Dataset content:
==*==

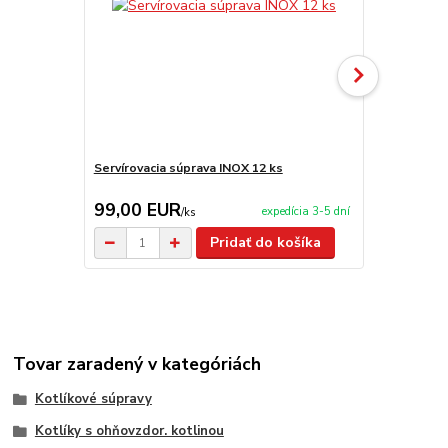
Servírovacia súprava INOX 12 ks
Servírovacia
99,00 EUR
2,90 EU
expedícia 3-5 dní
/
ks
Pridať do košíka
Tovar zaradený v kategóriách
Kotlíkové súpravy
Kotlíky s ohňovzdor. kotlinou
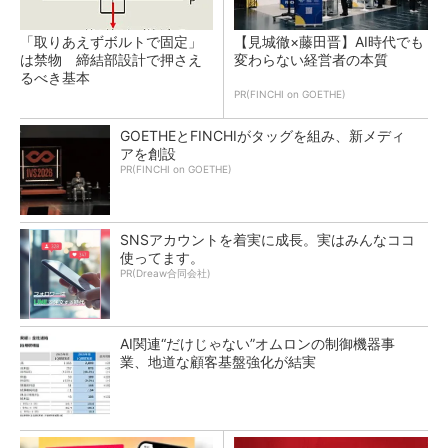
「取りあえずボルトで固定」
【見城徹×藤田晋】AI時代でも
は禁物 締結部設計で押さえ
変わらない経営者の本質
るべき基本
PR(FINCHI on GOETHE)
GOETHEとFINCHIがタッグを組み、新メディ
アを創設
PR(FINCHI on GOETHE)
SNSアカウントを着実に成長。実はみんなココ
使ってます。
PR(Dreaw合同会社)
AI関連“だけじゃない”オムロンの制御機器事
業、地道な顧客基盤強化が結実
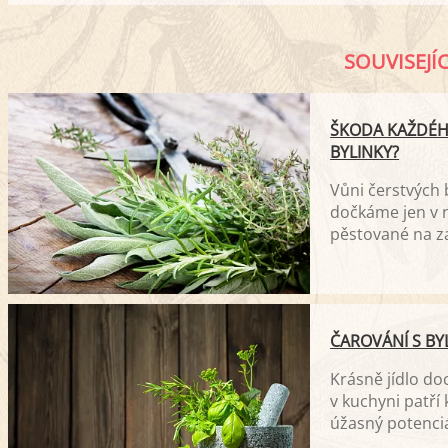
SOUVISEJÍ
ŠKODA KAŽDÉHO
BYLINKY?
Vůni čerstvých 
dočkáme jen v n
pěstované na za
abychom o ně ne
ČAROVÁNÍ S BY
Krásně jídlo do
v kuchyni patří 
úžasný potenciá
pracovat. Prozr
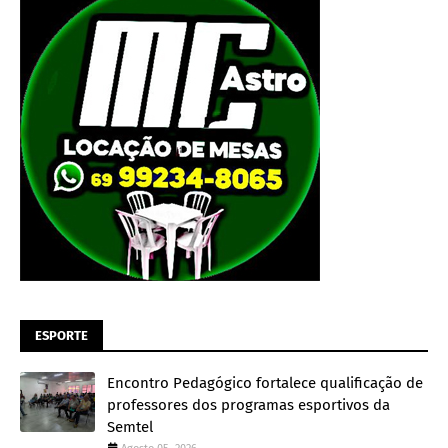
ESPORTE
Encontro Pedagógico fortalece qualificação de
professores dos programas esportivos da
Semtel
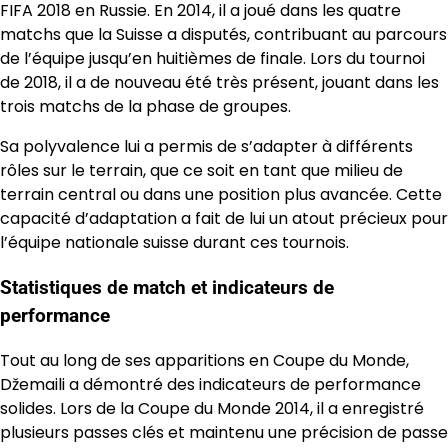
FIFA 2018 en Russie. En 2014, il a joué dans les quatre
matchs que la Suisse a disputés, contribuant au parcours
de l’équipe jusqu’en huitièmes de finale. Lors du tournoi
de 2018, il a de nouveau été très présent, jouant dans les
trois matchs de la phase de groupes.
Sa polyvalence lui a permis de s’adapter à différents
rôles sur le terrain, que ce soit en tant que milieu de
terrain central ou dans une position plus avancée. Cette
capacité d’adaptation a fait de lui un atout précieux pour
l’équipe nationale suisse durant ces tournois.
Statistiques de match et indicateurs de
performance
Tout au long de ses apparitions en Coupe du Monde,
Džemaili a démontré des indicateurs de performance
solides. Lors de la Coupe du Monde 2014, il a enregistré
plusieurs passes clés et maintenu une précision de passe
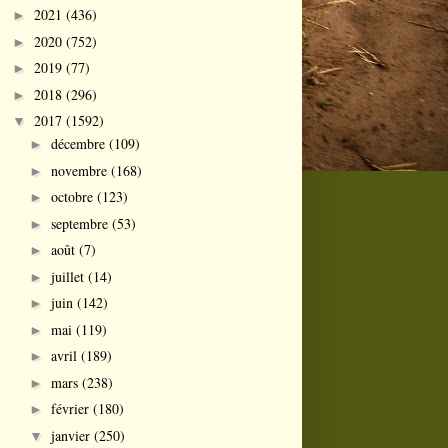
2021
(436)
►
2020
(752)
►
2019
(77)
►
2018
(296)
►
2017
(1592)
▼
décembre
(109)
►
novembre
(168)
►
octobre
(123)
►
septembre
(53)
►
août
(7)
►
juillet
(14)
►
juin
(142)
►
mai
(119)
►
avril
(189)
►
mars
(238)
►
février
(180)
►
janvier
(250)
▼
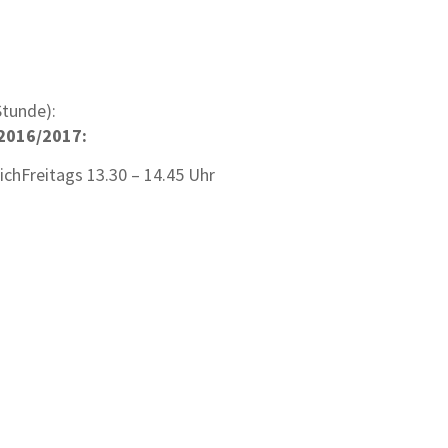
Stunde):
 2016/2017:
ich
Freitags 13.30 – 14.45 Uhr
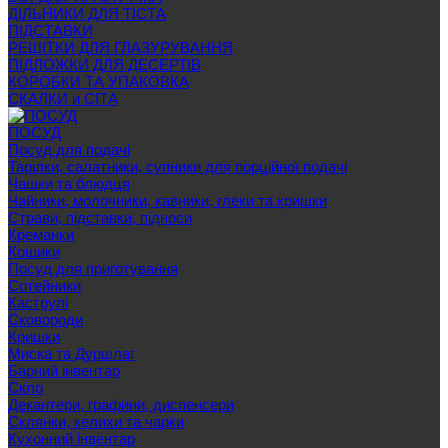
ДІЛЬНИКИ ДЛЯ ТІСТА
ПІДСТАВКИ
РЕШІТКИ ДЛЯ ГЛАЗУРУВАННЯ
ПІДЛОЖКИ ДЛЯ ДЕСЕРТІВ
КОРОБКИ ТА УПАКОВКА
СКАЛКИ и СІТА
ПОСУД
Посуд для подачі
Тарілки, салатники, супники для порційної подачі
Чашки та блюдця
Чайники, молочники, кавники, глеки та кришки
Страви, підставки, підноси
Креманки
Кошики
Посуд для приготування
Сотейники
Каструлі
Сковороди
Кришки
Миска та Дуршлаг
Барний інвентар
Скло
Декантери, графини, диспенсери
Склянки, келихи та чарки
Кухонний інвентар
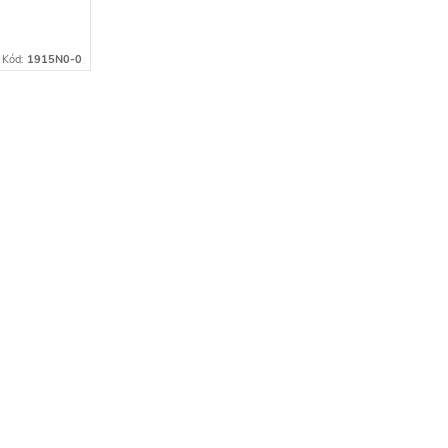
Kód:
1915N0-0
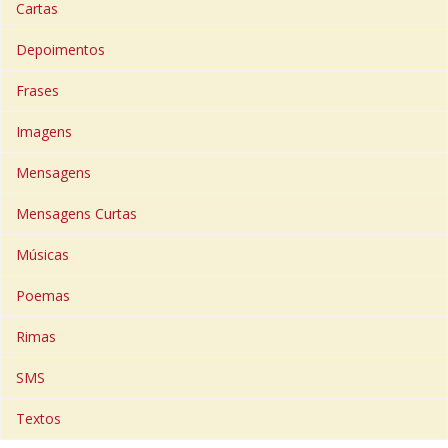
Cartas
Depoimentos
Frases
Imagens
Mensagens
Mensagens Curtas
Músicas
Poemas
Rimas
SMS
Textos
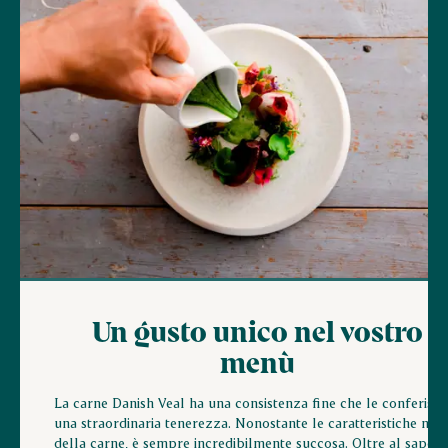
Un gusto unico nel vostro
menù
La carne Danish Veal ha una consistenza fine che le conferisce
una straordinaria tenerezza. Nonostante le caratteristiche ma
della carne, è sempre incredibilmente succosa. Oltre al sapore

==*==

Reproduce the text of the items verbatim from the line containing "ДІЛЬНИКИ ДЛЯ ТІСТА" through the line containing "Миска та Дуршлаг", including both of those lines.

ДІЛЬНИКИ ДЛЯ ТІСТА
ПІДСТАВКИ
РЕШІТКИ ДЛЯ ГЛАЗУРУВАННЯ
ПІДЛОЖКИ ДЛЯ ДЕСЕРТІВ
КОРОБКИ ТА УПАКОВКА
СКАЛКИ и СІТА
ПОСУД
Посуд для подачі
Тарілки, салатники, супники для порційної подачі
Чашки та блюдця
Чайники, молочники, кавники, глеки та кришки
Страви, підставки, підноси
Креманки
Кошики
Посуд для приготування
Сотейники
Каструлі
Сковороди
Кришки
Миска та Дуршлаг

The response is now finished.